Мы предложили еще один вариант от нашего комитета, и нас поддержали тогда Клочков, Вольский, Дмитрий Сергеевич Лихачев, Жорес Алферов, наш ленинградец от Академии наук, ряд крупнейших промышленных и банковских ассоциаций, Лига оборонных предприятий, Юрий Яров, часть руководителей Верховного Совета, Егор Гайдар. Мы предложили создать на полгода некую хартию согласия. Там пять основных позиций, суть которых в том, чтобы до конца года, когда идет этот резкий конституционный процесс, когда правительству нужно дать возможность стабилизации, объявить некий мораторий на различного рода неконституционные действия в рамках тех или иных политических организаций, причем с обеих сторон. Борис Николаевич нас поддержал в этом. Естественно, это не панацея от всех бед. Это попытка стабилизировать в первую очередь политическую ситуацию».
Степашина угнетало то, что много его друзей, товарищей оказались втянутыми в это противостояние… Отчаявшись найти компромисс, возглавляемый им Комитет по обороне и безопасности складывает свои полномочия.
О том, что Степашин вернется в МБ, слухи ходили давно. Не ясно было только, в каком качестве. Не исключалось, что он сменит Николая Галушко на посту министра. А что? Человек новой формации, боевой офицер. Прошел огонь и воду. Выдержал испытание в качестве председателя Комиссии по расследованию деятельности КГБ в период августа…
Назначение Сергея Степашина в сентябре 1993 года первым заместителем министра безопасности в конторе восприняли спокойно. Многие руководители знали его довольно хорошо, а характеристики людей к нему близких были самые лестные. На посту председателя Комитета по обороне и безопасности Верховного Совета он много сделал для системы. В критические для нее дни занимал принципиальную позицию, что было крайне рискованно на фоне демократического шабаша. С его помощью и при его непосредственном участии были реализованы практически все предложения, сформулированные для двух президентов в части нормативной базы. К нему было легко попасть на прием, и если просьба не носила откровенно «шкурного» характера, можно было рассчитывать на поддержку.
Особых авторитетов для него не существовало. В отличие от многих людей его уровня был демократичен, открыт и доступен.

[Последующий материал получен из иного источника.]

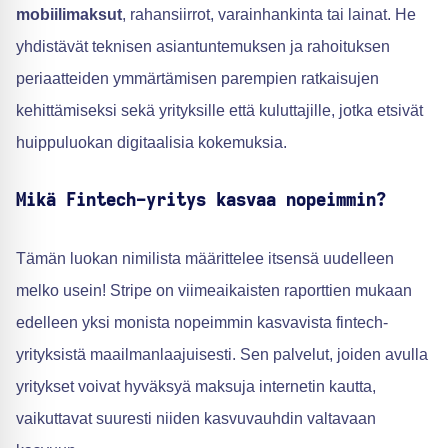
mobiilimaksut
, rahansiirrot, varainhankinta tai lainat. He
yhdistävät teknisen asiantuntemuksen ja rahoituksen
periaatteiden ymmärtämisen parempien ratkaisujen
kehittämiseksi sekä yrityksille että kuluttajille, jotka etsivät
huippuluokan digitaalisia kokemuksia.
Mikä Fintech-yritys kasvaa nopeimmin?
Tämän luokan nimilista määrittelee itsensä uudelleen
melko usein! Stripe on viimeaikaisten raporttien mukaan
edelleen yksi monista nopeimmin kasvavista fintech-
yrityksistä maailmanlaajuisesti. Sen palvelut, joiden avulla
yritykset voivat hyväksyä maksuja internetin kautta,
vaikuttavat suuresti niiden kasvuvauhdin valtavaan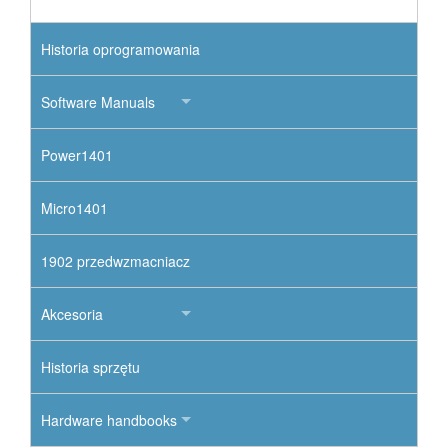
Historia oprogramowania
Software Manuals
Power1401
Micro1401
1902 przedwzmacniacz
Akcesoria
Historia sprzętu
Hardware handbooks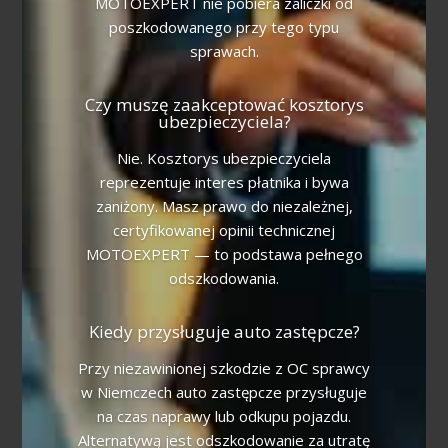
MOTOEXPERT nie pobiera zaliczki od
poszkodowanego przy tego typu
sprawach.
Czy muszę zaakceptować kosztorys
ubezpieczyciela?
Nie. Kosztorys ubezpieczyciela
reprezentuje interes płatnika i bywa
zaniżony. Masz prawo do niezależnej,
certyfikowanej opinii technicznej
MOTOEXPERT — to podstawa pełnego
odszkodowania.
Kiedy przysługuje auto zastępcze?
Przy niezawinionej szkodzie z OC sprawcy
w Niemczech auto zastępcze przysługuje
na czas naprawy lub odkupu pojazdu.
Alternatywą jest odszkodowanie za utratę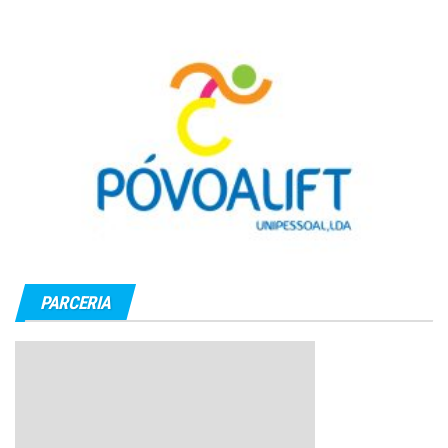
PARCERIA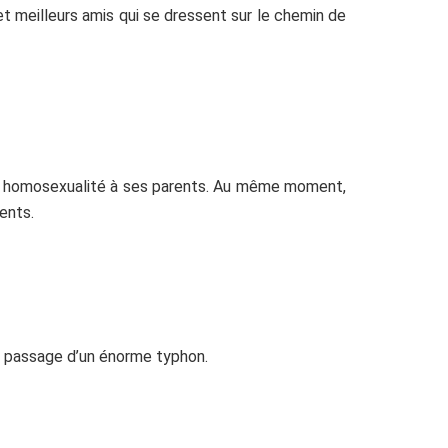
t meilleurs amis qui se dressent sur le chemin de
on homosexualité à ses parents. Au même moment,
ents.
le passage d’un énorme typhon.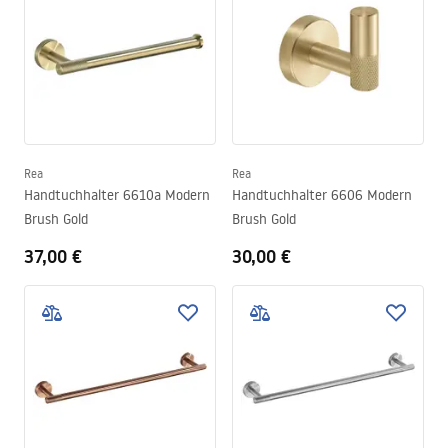
Rea
Rea
Handtuchhalter 6610a Modern
Handtuchhalter 6606 Modern
Brush Gold
Brush Gold
37,00 €
30,00 €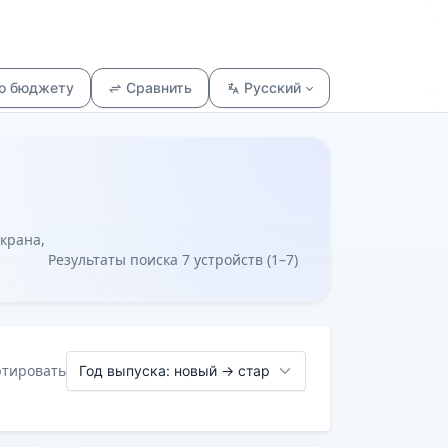
по бюджету
Сравнить
Русский
экрана,
Результаты поиска 7 устройств (1–7)
ртировать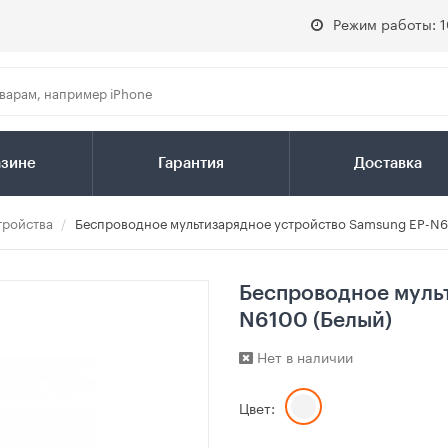
Режим работы: 1
азине
Гарантия
Доставка
тройства
Беспроводное мультизарядное устройство Samsung EP-N6
Беспроводное муль
N6100 (Белый)
Нет в наличии
Цвет: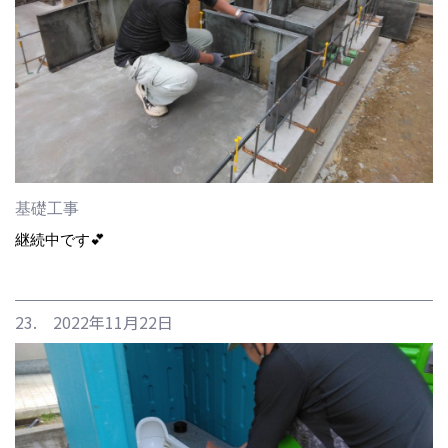
基礎工事
継続中です💕
23. 2022年11月22日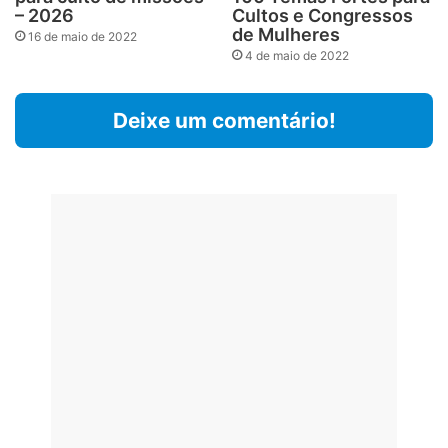
– 2026
Cultos e Congressos
de Mulheres
16 de maio de 2022
4 de maio de 2022
Deixe um comentário!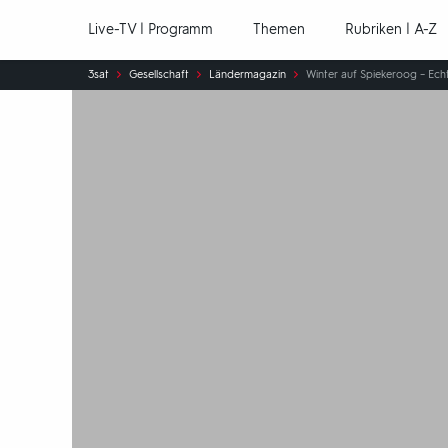
Hauptnavigation
Live-TV | Programm
Themen
Rubriken | A-Z
Sie
3sat
Gesellschaft
Ländermagazin
Winter auf Spiekeroog – Echt
sind
hier: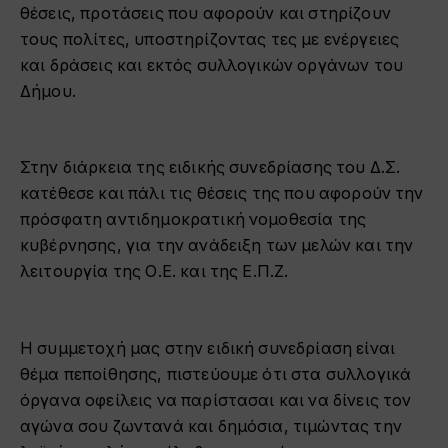
θέσεις, προτάσεις που αφορούν και στηρίζουν
τους πολίτες, υποστηρίζοντας τες με ενέργειες
και δράσεις και εκτός συλλογικών οργάνων του
Δήμου.
Στην διάρκεια της ειδικής συνεδρίασης του Δ.Σ.
κατέθεσε και πάλι τις θέσεις της που αφορούν την
πρόσφατη αντιδημοκρατική νομοθεσία της
κυβέρνησης, για την ανάδειξη των μελών και την
λειτουργία της Ο.Ε. και της Ε.Π.Ζ.
Η συμμετοχή μας στην ειδική συνεδρίαση είναι
θέμα πεποίθησης, πιστεύουμε ότι στα συλλογικά
όργανα οφείλεις να παρίστασαι και να δίνεις τον
αγώνα σου ζωντανά και δημόσια, τιμώντας την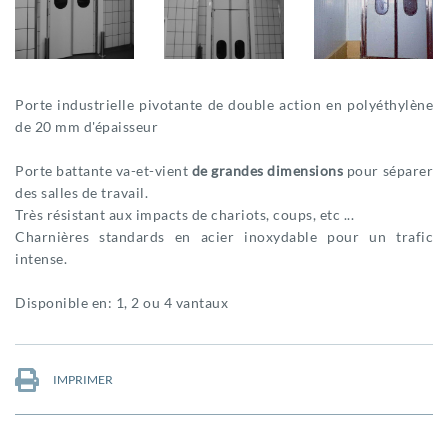
Porte industrielle pivotante de double action en polyéthylène
de 20 mm d'épaisseur
Porte battante va-et-vient
de grandes dimensions
pour séparer
des salles de travail.
Très résistant aux impacts de chariots, coups, etc ...
Charnières standards en acier inoxydable pour un trafic
intense.
Disponible en: 1, 2 ou 4 vantaux
IMPRIMER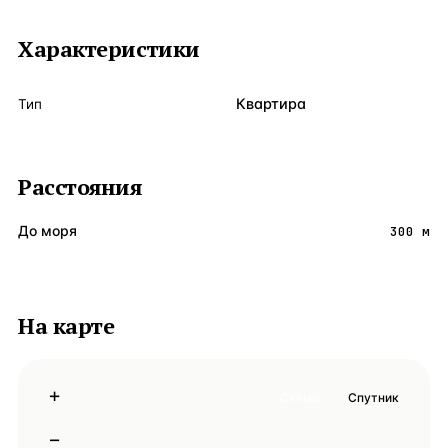
Характеристики
Квартира
Тип
Расстояния
До моря
300 м
На карте
+
Схема
Спутник
−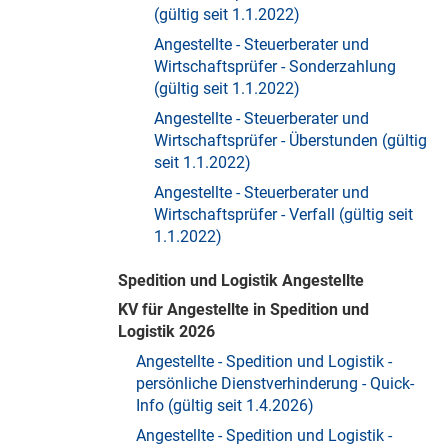
(gültig seit 1.1.2022)
Angestellte - Steuerberater und
Wirtschaftsprüfer - Sonderzahlung
(gültig seit 1.1.2022)
Angestellte - Steuerberater und
Wirtschaftsprüfer - Überstunden (gültig
seit 1.1.2022)
Angestellte - Steuerberater und
Wirtschaftsprüfer - Verfall (gültig seit
1.1.2022)
Spedition und Logistik Angestellte
KV für Angestellte in Spedition und
Logistik 2026
Angestellte - Spedition und Logistik -
persönliche Dienstverhinderung - Quick-
Info (gültig seit 1.4.2026)
Angestellte - Spedition und Logistik -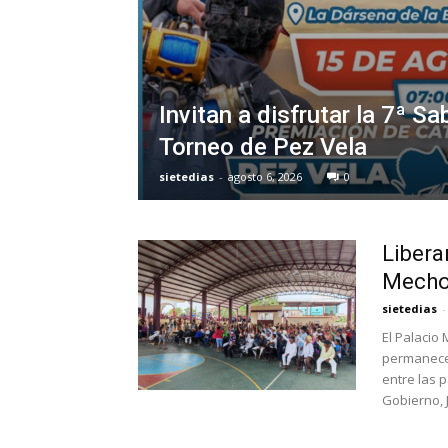
Invitan a disfrutar la 7ª 
Torneo de Pez Vela
sietedias
-
agosto 6, 2026
0
Libera
Mechoa
sietedias
-
El Palacio
permanecer
entre las p
Gobierno, 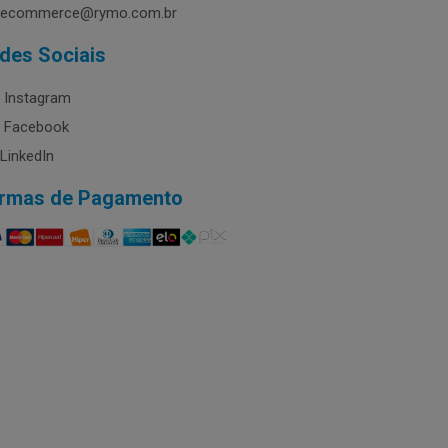
ecommerce@rymo.com.br
des Sociais
Instagram
Facebook
LinkedIn
rmas de Pagamento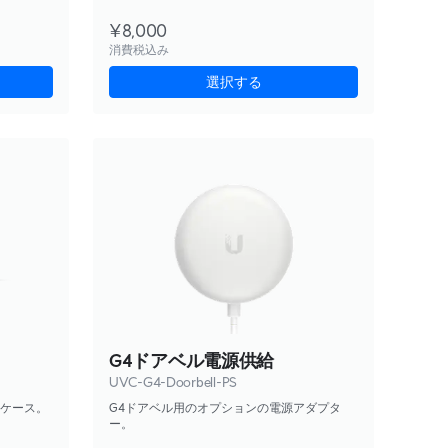
¥8,000
消費税込み
選択する
G4ドアベル電源供給
UVC-G4-Doorbell-PS
たケース。
G4ドアベル用のオプションの電源アダプタ
ー。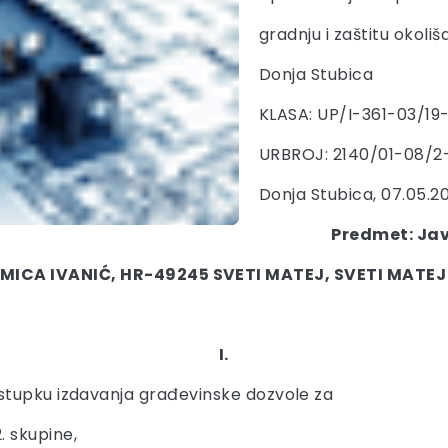
gradnju i zaštitu okoliš
Donja Stubica
KLASA: UP/I-361-03/19
URBROJ: 2140/01-08/2
Donja Stubica, 07.05.20
Predmet: Jav
MICA IVANIĆ, HR-49245 SVETI MATEJ, SVETI MATEJ 
I.
stupku izdavanja građevinske dozvole za
 skupine,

«Я проработал в питерском управлении 9 месяцев, совмещая работу в Верховном Совете, — вспоминает Степашин. — Но Верховный Совет единогласно проголосовал, чтобы я остался только председателем комитета. И мне пришлось с большим сожалением покидать Питер, я помню, как меня провожали. Это было и торжественно, и трогательно. Естественно, возник вопрос преемственности. Баранников хотел поставить своего человека — кого-то из территориалов, то ли из Томска, то ли…
Я настоял, чтобы это был питерец. Было два кандидата — либо Григорьев, либо Черкесов. Но остановились на Черкесове, это был очень рискованный ход, но тогда я вообще рисковал, честно говоря. Впрочем, они были оба достойными этой должности».
Возвращение Степашина в систему было оправданно. Сам министр безопасности Николай Галушко сделал шаг. Он вышел с предложением к Ельцину с просьбой назначить Степашина первым заместителем. Время было непростое, противоречивое, и способность Степашина к компромиссам во многом могла облегчить жизнь Лубянки.
И уже утром на квартиру Степашина пришла машина, закрепленная за первым замом.
Одобрение аборигенов Лубянки имело еще и корыстный интерес. Указ президента № 1400 от 21 сентября 1993 года о роспуске Верховного Совета России требовал и от чекистов решительных действий. Но тбилисский и августовский синдромы были сильны в среде. «Черт знает, как все повернется?» Кроме того, в конторе было много людей, искренне симпатизировавших Верховному Совету. Не персонально кому-то, но именно органу власти, который хоть в какой-то степени противостоял «самодурству» Ельцина.